Why has this bug gone undetected?
This bug has gone undetected for several reasons:
-
Recent introduction: The bug was introduced in commit
fefeb245on November 26, 2025, only about 2 weeks ago, when the code was refactored to add OCI source support. -
Documentation uses Docker Hub shorthand: The primary documentation example (
cagent pull creek/pirate) uses Docker Hub's shorthand notation without an explicit registry domain. These references work correctly because:creek/pirateis stored ascreek/pirate:latest- It's retrieved as
creek/pirate, which becomescreek/pirate:latestafter the:latestis added inresolveIdentifier - The references match!
-
Limited test coverage: The existing tests in
pkg/remote/pull_test.goonly use simple references without registry domains (e.g.,pull-test:latest), which don't trigger the bug. -
Two-step workaround exists: Users who pull without a registry domain and then manually specify the domain might work around the issue without realizing it, though this is not the intended workflow.
-
Error message is generic: When the bug occurs, the error is "reference X not found", which could be interpreted as a network issue or a typo in the reference name, rather than an internal storage/retrieval mismatch.
-
Docker Hub is special-cased: The go-containerregistry library treats Docker Hub references specially. When you use
creek/pirate, it automatically understands this as Docker Hub, but theRepositoryStr()doesn't include the registry. This means the common use case (Docker Hub with shorthand notation) happens to work, while the documented example (Docker Hub with explicitdocker.io/) fails.
Recommended fix
The fix should use the same normalized reference format for both storage and retrieval. In cmd/root/pull.go:59, replace:
yamlFile, err := store.GetArtifact(registryRef)With:
ref, err := name.ParseReference(registryRef) // <-- FIX 🟢 Parse the reference
if err != nil {
return fmt.Errorf("failed to parse reference: %w", err)
}
localRef := ref.Context().RepositoryStr() + ":" + ref.Identifier() // <-- FIX 🟢 Normalize it
yamlFile, err := store.GetArtifact(localRef) // <-- FIX 🟢 Use normalized referenceThis ensures that the same normalization logic is applied for both storage and retrieval, making the reference formats consistent.
Related bugs
There is a separate but related bug in the filename generation on line 64 of cmd/root/pull.go:
agentName := strings.ReplaceAll(registryRef, "/", "_")

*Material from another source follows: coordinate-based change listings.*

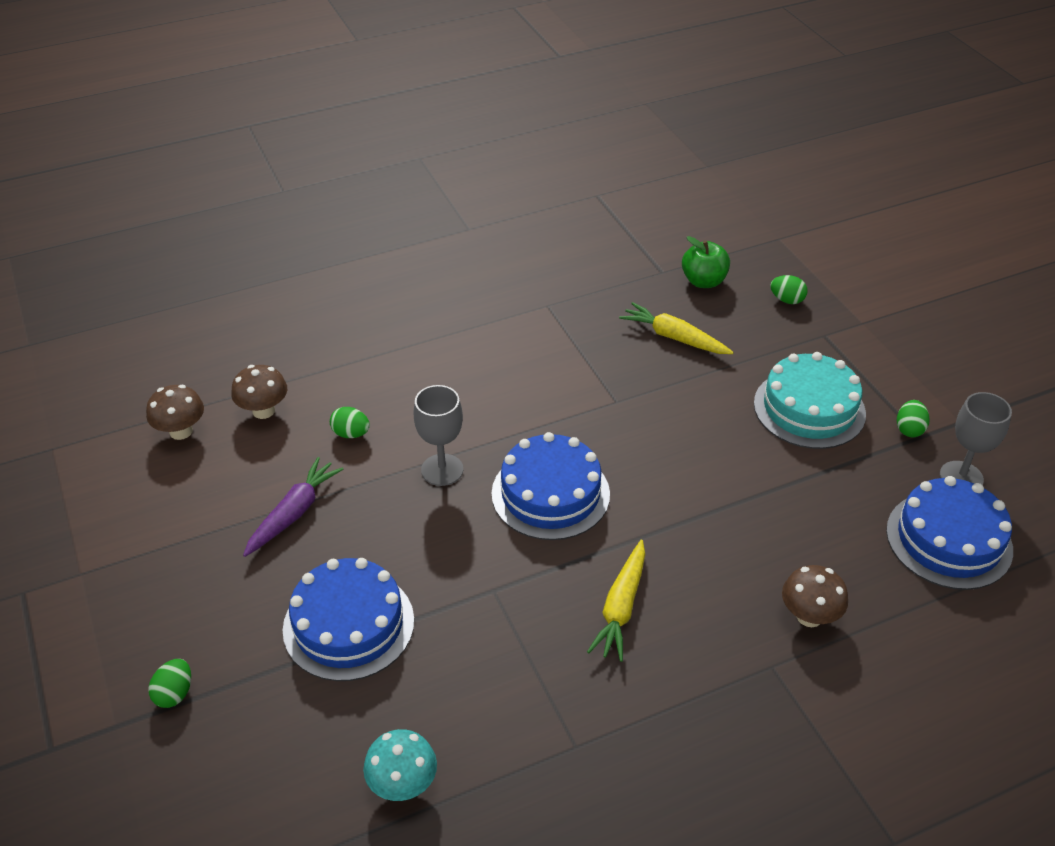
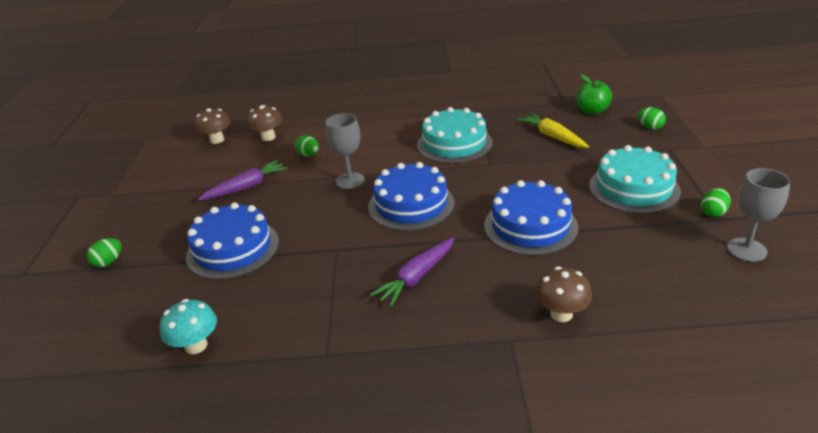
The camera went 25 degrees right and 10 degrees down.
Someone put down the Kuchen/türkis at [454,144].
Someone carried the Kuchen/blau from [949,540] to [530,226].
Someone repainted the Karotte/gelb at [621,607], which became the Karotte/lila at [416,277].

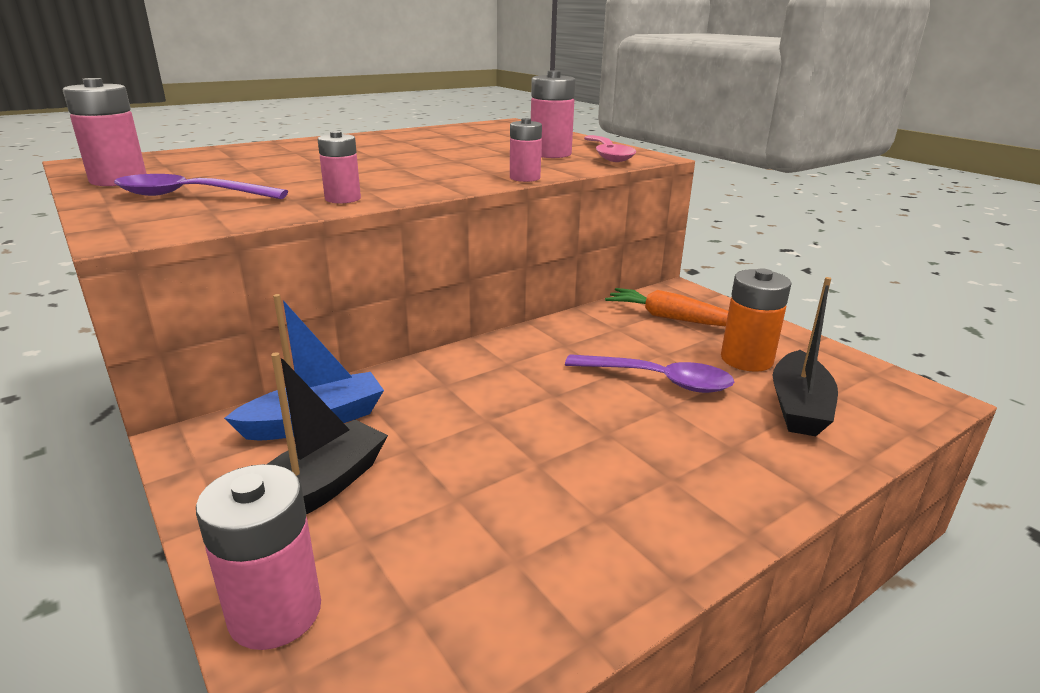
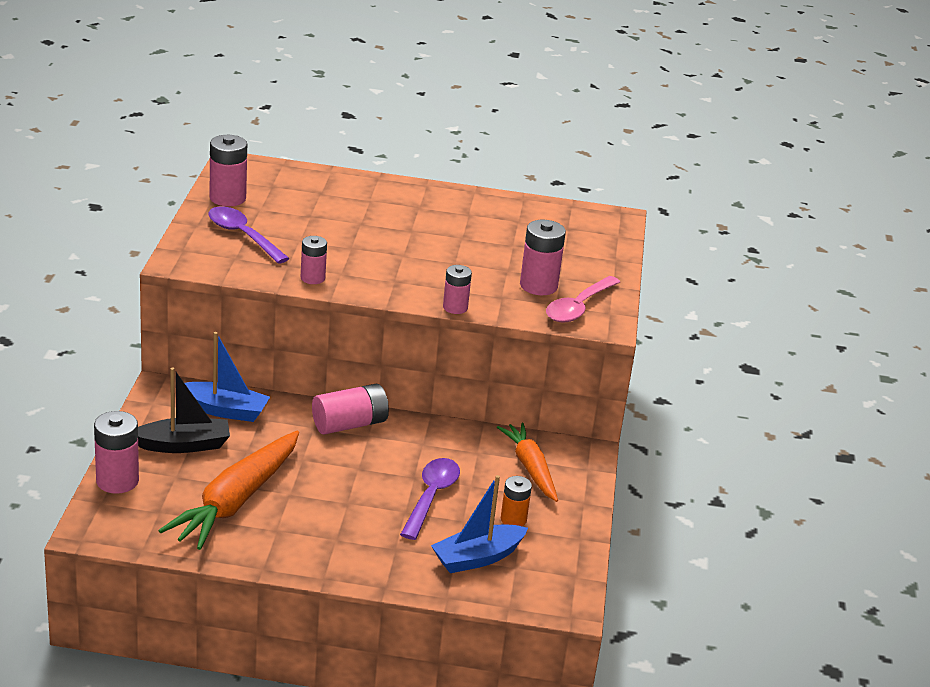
The camera went 40 degrees right and 5 degrees up.
Someone put down the Karotte/orange at [236,501].
Someone put down the Batterie/rosa at [349,424].
Someone repainted the Boot/schwarz at [798,407], which became the Boot/blau at [477,558].
Someone rotated the Löffel/lila at [659,381] by 135 degrees counterclockwise.
Someone scaled the Batterie/orange at [746,359] by 0.63.

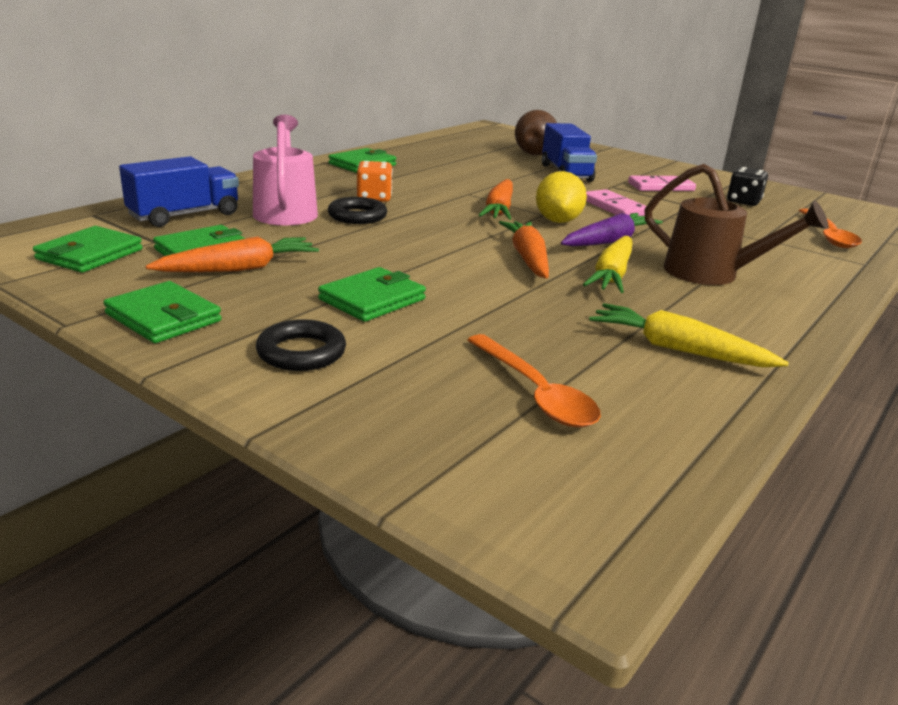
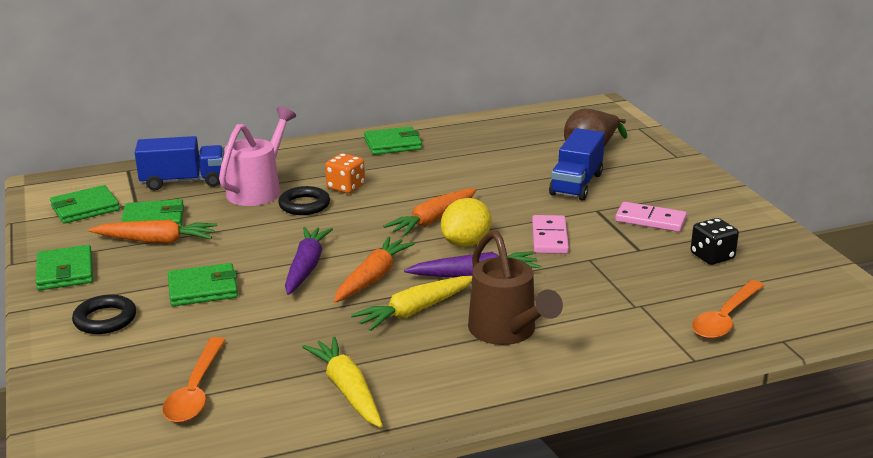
The camera went 35 degrees right and 0 degrees up.
Someone put down the Karotte/lila at [306,267].

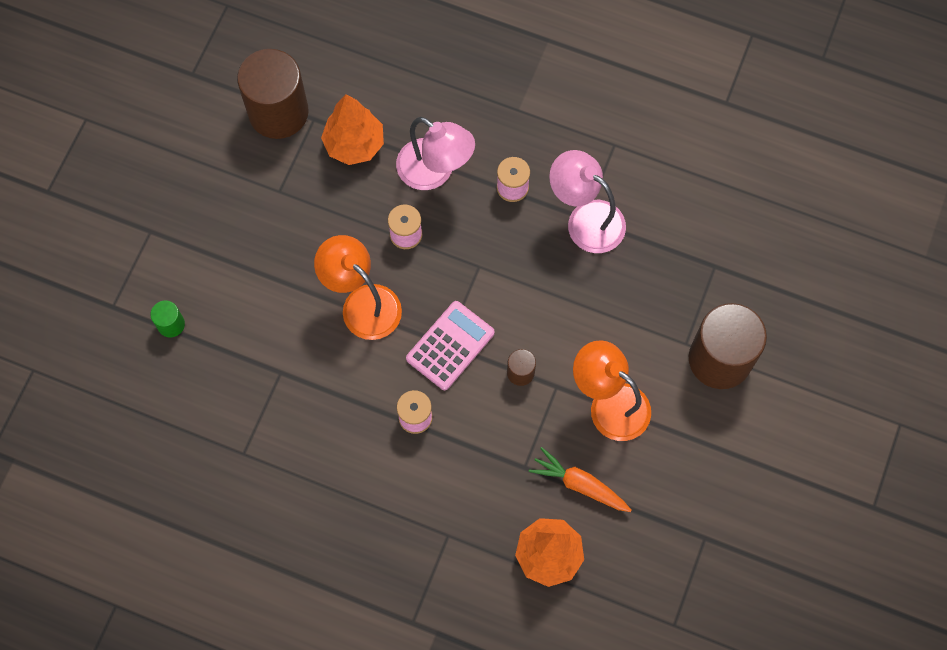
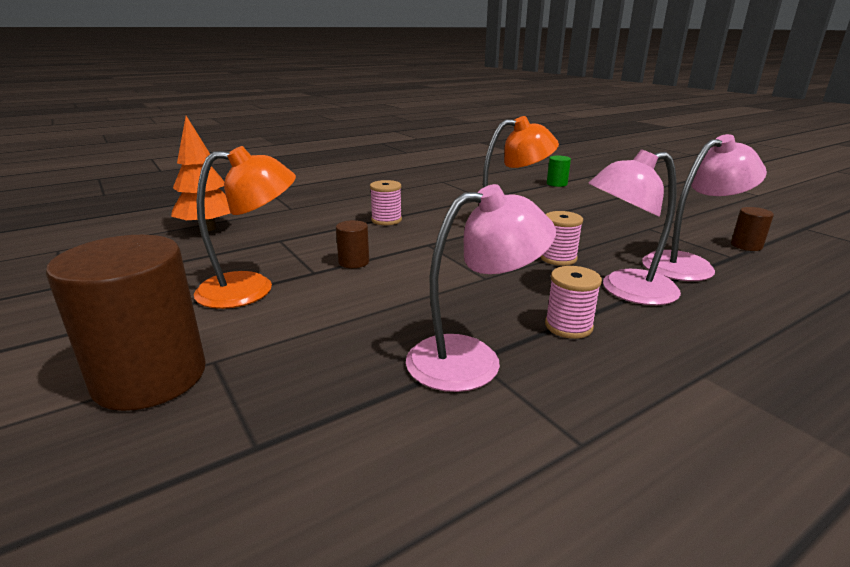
The camera went 125 degrees right and 45 degrees down.
Someone took away the Taschenrechner/rosa at [450,346].
Someone took away the Karotte/orange at [579,484].
Someone swapped the Baum/orange at [354,144] for the Lampe/rosa at [688,264].
Someone scaled the Vollzylinder/braun at [278,112] by 0.44.

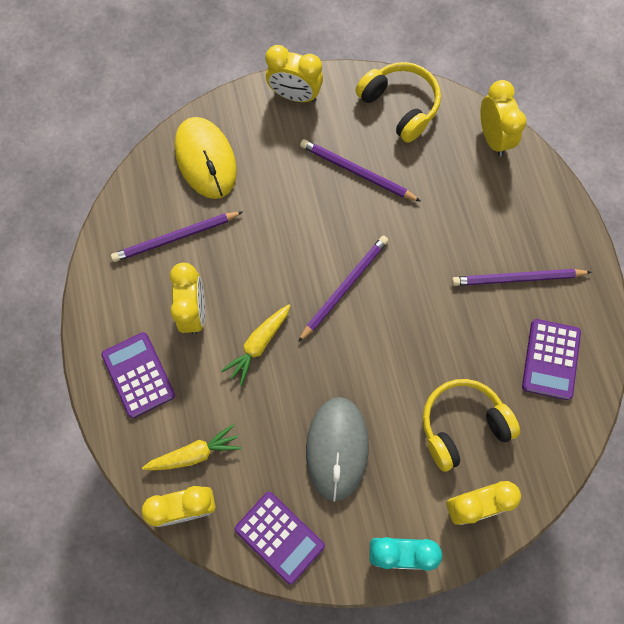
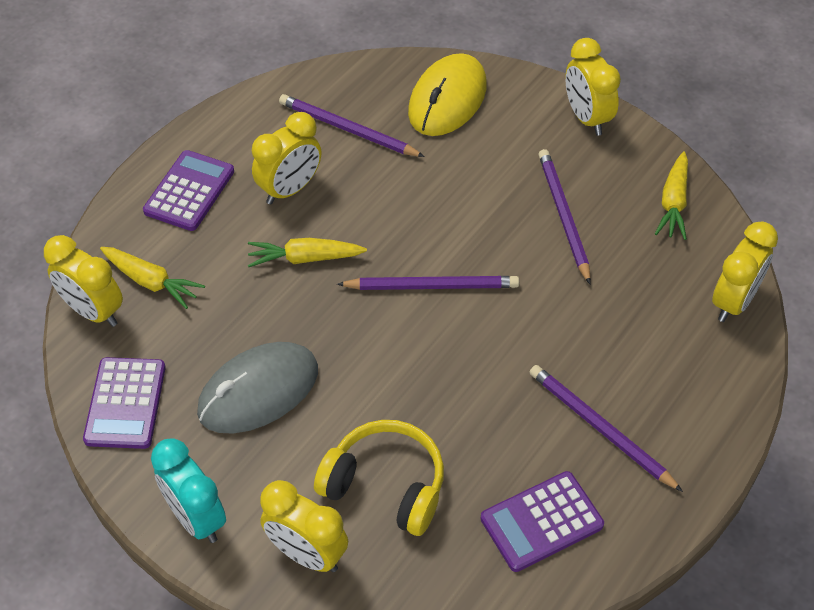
The camera went 50 degrees right and 20 degrees down.
Someone swapped the Kopfhörer/gelb at [400,106] for the Karotte/gelb at [673,203].

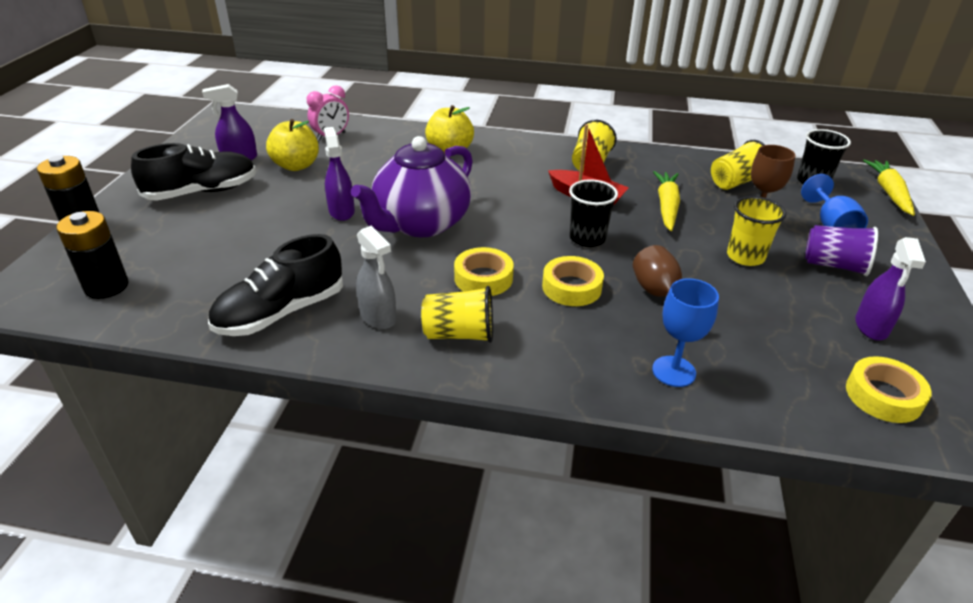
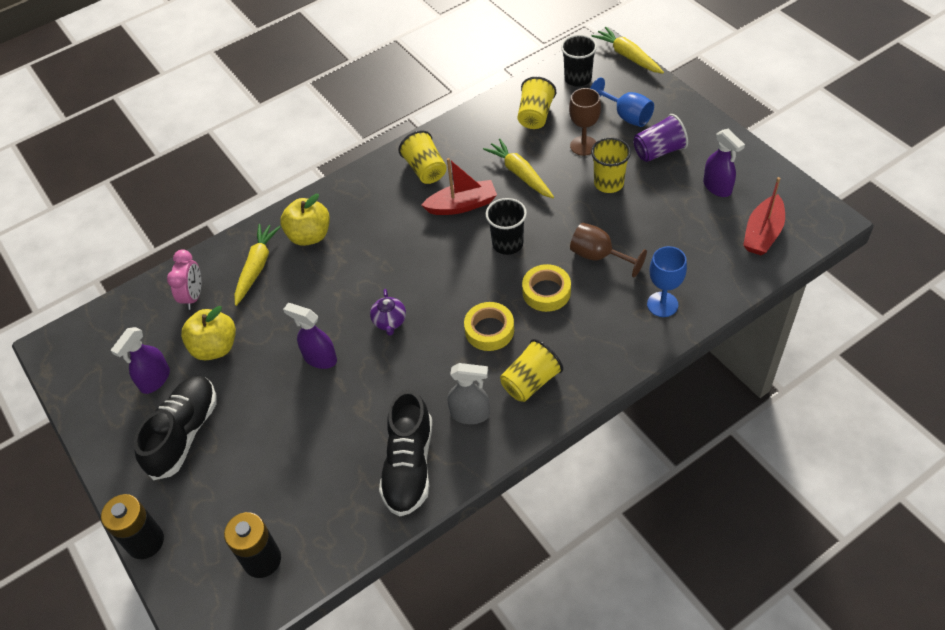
The camera went 40 degrees left and 15 degrees up.
Someone put down the Karotte/gelb at [257,267].
Someone swapped the Klebeband/gelb at [883,396] for the Boot/rot at [762,233].
Someone scaled the Teekanne/lila at [420,224] by 0.40.

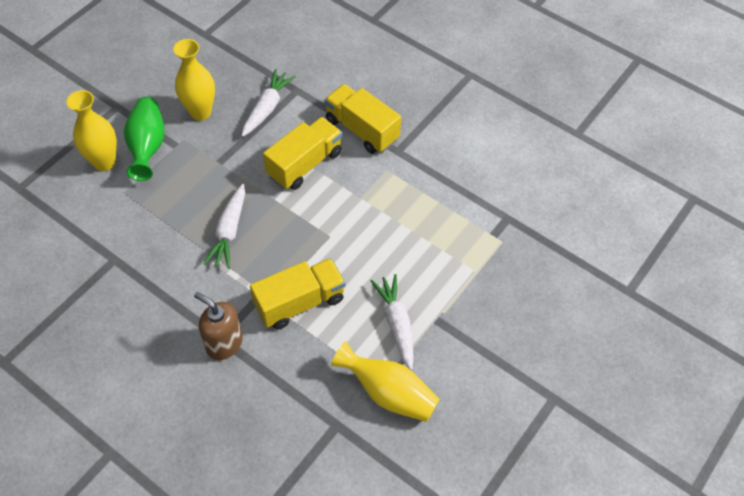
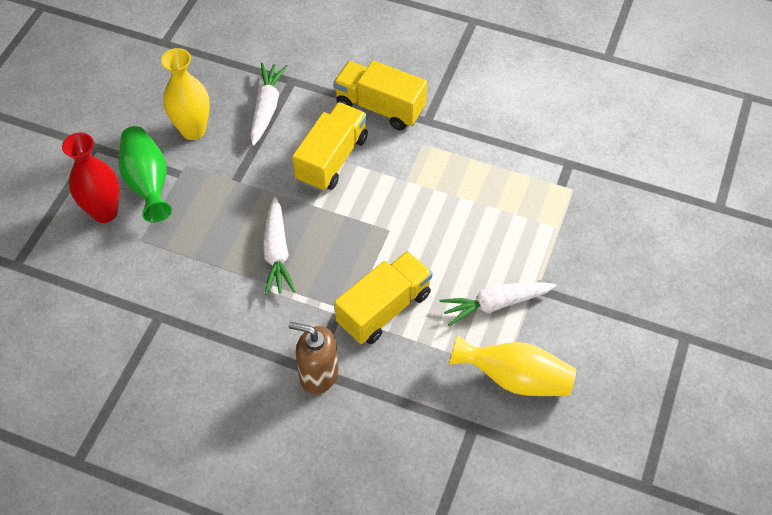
The camera went 15 degrees left and 0 degrees up.
Someone repainted the Vase/gelb at [104,162], which became the Vase/rot at [104,212].
Someone rotated the Karotte/weiß at [396,324] by 75 degrees counterclockwise.

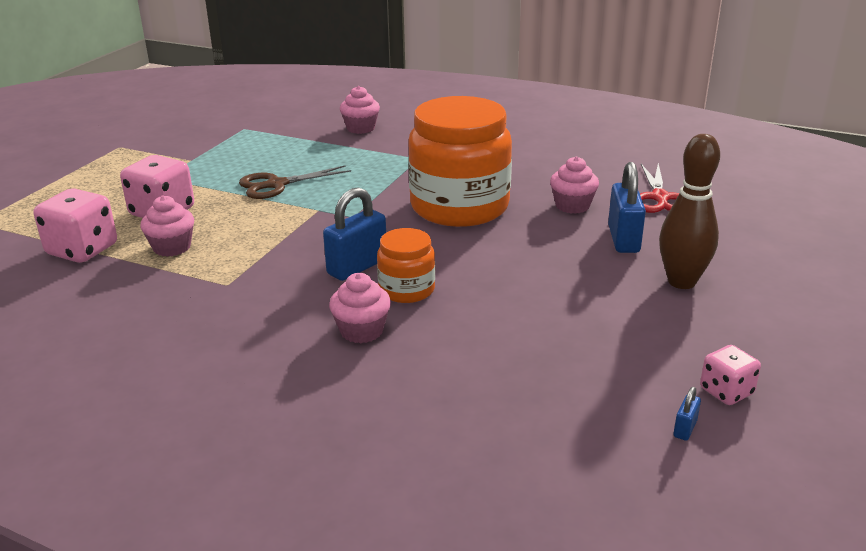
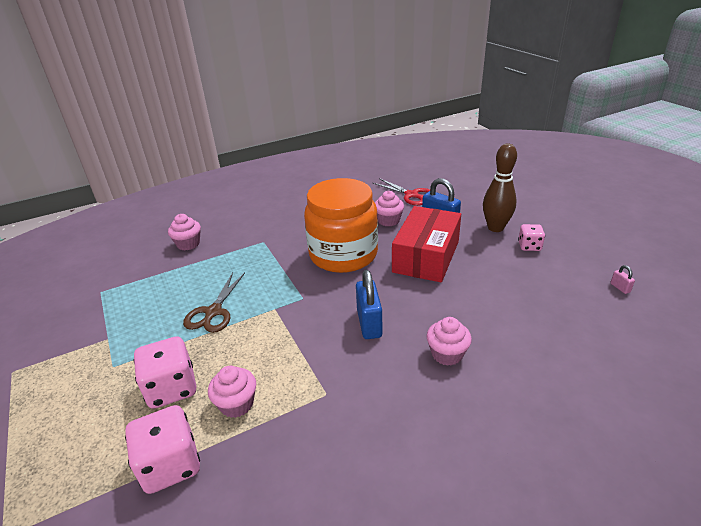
The camera went 50 degrees left and 5 degrees up.
Someone took away the Einmachglas/orange at [407,290].
Someone put down the Schachtel/rot at [426,256].
Someone carried the Spielwürfel/rosa from [726,391] to [529,246].
Someone repainted the Vorhängeschloss/blau at [685,429], which became the Vorhängeschloss/rosa at [620,288].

fileName := agentName + ".yaml"This code only replaces forward slashes but not colons, resulting in filenames like registry.example.com_myagent:v1.0.yaml. The colon character is invalid in Windows filenames, causing the os.WriteFile call on line 67 to fail on Windows systems.
However, this filename bug is secondary to the reference mismatch bug documented here, because the reference mismatch causes the command to fail before it even reaches the filename generation code.